WHAT TO DO:
Start at the line below containing "chcesz wycofać zgodę" and stop at the line containing "Stefana Jurczaka". Repeat every line of that stretch exactly, and nothing outside it.

AVAILABLE DATA: Begin

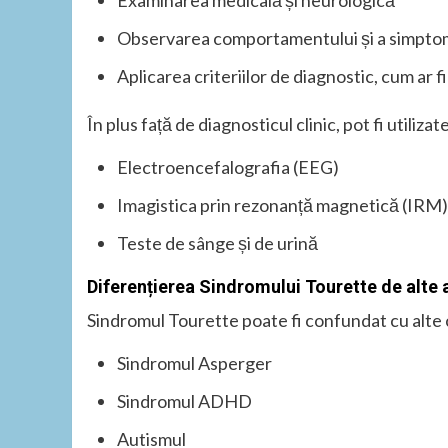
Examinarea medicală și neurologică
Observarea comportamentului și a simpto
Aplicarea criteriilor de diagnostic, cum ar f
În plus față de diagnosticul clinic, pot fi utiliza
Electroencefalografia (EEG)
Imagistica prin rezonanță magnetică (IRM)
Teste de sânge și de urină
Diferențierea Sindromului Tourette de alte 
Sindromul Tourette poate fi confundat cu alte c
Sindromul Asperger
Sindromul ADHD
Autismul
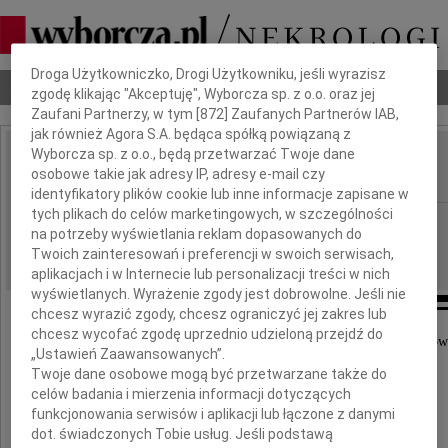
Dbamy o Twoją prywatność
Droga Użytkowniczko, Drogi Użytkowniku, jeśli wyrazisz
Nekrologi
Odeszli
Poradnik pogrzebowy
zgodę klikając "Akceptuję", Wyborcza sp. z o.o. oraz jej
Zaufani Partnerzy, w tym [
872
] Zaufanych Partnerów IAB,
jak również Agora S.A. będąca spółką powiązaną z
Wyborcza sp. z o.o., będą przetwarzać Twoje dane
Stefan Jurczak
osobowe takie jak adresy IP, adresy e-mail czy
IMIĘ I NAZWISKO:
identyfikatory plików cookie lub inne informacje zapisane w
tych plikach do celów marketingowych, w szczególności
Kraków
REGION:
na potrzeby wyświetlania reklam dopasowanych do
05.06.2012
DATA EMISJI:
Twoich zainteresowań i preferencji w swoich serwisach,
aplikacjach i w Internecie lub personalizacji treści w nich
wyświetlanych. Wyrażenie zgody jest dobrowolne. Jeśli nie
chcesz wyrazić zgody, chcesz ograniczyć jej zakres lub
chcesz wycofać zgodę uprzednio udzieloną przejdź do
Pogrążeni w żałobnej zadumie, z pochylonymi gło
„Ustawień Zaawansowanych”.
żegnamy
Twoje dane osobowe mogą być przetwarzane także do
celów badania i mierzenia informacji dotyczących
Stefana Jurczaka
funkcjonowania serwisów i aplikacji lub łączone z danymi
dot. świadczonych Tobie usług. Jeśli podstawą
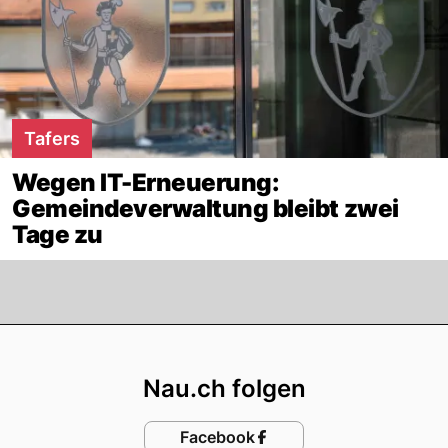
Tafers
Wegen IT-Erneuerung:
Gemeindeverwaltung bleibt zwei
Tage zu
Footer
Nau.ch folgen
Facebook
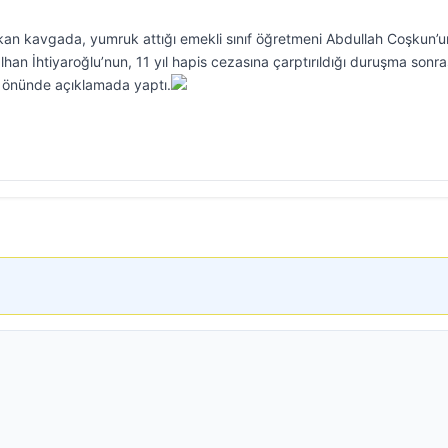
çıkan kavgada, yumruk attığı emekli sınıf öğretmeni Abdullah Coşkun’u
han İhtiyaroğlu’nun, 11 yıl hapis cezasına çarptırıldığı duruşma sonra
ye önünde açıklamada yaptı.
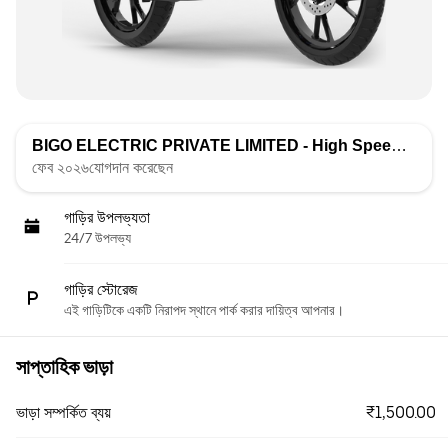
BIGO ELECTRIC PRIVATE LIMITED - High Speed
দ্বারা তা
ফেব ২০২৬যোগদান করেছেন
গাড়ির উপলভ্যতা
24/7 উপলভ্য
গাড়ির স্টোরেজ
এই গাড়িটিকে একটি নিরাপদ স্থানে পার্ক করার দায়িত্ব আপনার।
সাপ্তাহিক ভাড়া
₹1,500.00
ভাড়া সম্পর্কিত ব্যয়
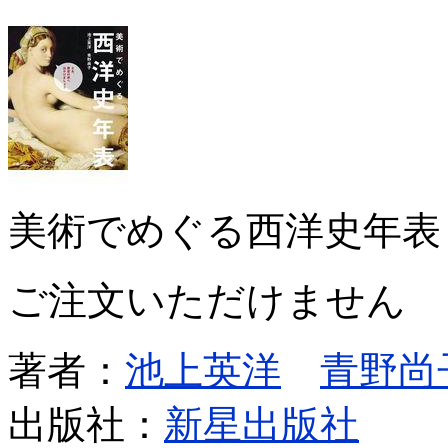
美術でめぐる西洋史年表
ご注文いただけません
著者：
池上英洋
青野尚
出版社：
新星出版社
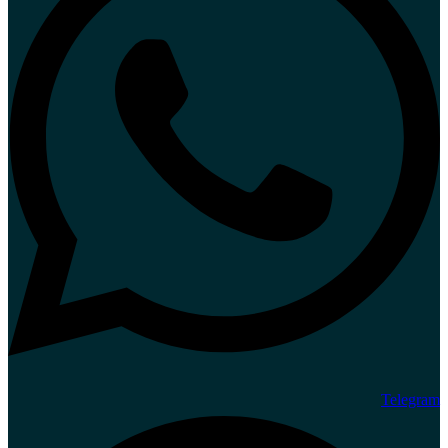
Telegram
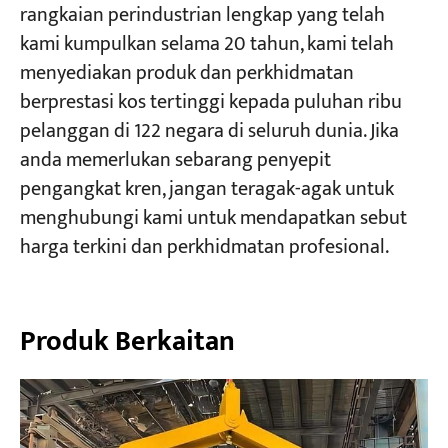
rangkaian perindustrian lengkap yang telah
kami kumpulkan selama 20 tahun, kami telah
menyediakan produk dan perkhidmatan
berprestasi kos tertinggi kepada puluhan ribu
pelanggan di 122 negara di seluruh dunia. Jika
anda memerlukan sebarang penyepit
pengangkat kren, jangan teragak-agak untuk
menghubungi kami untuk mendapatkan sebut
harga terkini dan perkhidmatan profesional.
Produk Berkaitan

AVAILABLE DATA: End

RESULT FOR THIS EXERCISE:
chcesz wycofać zgodę uprzednio udzieloną przejdź do
Pogrążeni w żałobnej zadumie, z pochylonymi gło
„Ustawień Zaawansowanych”.
żegnamy
Twoje dane osobowe mogą być przetwarzane także do
celów badania i mierzenia informacji dotyczących
Stefana Jurczaka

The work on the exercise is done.